[BEGIN Stored records]

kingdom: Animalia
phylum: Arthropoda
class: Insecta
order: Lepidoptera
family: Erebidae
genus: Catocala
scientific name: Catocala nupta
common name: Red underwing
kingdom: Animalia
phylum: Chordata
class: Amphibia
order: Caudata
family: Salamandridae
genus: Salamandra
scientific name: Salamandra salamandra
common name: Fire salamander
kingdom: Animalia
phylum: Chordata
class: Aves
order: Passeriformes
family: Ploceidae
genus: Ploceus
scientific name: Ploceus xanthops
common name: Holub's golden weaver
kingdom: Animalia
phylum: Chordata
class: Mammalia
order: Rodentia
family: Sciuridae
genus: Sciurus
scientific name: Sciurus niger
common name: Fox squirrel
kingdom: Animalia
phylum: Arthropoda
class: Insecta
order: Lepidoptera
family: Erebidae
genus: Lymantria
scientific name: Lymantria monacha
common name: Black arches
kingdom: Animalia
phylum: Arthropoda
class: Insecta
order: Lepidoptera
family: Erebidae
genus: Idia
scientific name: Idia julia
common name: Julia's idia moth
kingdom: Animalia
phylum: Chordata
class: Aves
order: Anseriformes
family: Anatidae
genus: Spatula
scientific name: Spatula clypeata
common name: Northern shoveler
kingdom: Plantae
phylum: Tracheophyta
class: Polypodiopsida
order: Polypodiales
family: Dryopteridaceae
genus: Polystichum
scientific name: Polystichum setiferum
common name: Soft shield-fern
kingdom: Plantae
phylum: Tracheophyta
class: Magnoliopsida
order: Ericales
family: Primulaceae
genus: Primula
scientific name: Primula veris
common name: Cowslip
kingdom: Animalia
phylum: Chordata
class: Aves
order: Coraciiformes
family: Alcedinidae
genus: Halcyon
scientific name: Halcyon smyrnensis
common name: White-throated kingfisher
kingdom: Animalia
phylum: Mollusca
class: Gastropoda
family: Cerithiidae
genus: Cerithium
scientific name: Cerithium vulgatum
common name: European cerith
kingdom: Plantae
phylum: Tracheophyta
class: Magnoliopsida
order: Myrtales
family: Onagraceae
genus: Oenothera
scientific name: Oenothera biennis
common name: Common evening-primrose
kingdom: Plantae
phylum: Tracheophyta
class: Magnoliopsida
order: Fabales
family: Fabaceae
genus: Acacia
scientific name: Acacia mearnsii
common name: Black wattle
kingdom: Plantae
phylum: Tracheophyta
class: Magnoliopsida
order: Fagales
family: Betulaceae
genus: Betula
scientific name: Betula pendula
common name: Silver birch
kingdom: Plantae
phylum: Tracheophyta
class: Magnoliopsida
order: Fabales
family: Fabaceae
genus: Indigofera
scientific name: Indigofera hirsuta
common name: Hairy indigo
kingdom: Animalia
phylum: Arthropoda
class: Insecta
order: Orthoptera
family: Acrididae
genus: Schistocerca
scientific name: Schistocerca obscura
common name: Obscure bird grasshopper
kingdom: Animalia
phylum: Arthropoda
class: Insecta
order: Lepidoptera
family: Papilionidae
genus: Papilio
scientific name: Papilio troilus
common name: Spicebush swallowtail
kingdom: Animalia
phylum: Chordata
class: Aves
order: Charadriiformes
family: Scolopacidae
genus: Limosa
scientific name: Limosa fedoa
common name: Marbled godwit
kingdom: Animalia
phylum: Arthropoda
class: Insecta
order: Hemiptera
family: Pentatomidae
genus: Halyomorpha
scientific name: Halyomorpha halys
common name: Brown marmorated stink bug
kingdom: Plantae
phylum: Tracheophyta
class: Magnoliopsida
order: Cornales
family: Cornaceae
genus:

[END Stored records]

*To be done*.
Please copy the listing above word for word, beginning at its first line and stopping after the line that contains "order: Ericales".

*Response to the task*.
kingdom: Animalia
phylum: Arthropoda
class: Insecta
order: Lepidoptera
family: Erebidae
genus: Catocala
scientific name: Catocala nupta
common name: Red underwing
kingdom: Animalia
phylum: Chordata
class: Amphibia
order: Caudata
family: Salamandridae
genus: Salamandra
scientific name: Salamandra salamandra
common name: Fire salamander
kingdom: Animalia
phylum: Chordata
class: Aves
order: Passeriformes
family: Ploceidae
genus: Ploceus
scientific name: Ploceus xanthops
common name: Holub's golden weaver
kingdom: Animalia
phylum: Chordata
class: Mammalia
order: Rodentia
family: Sciuridae
genus: Sciurus
scientific name: Sciurus niger
common name: Fox squirrel
kingdom: Animalia
phylum: Arthropoda
class: Insecta
order: Lepidoptera
family: Erebidae
genus: Lymantria
scientific name: Lymantria monacha
common name: Black arches
kingdom: Animalia
phylum: Arthropoda
class: Insecta
order: Lepidoptera
family: Erebidae
genus: Idia
scientific name: Idia julia
common name: Julia's idia moth
kingdom: Animalia
phylum: Chordata
class: Aves
order: Anseriformes
family: Anatidae
genus: Spatula
scientific name: Spatula clypeata
common name: Northern shoveler
kingdom: Plantae
phylum: Tracheophyta
class: Polypodiopsida
order: Polypodiales
family: Dryopteridaceae
genus: Polystichum
scientific name: Polystichum setiferum
common name: Soft shield-fern
kingdom: Plantae
phylum: Tracheophyta
class: Magnoliopsida
order: Ericales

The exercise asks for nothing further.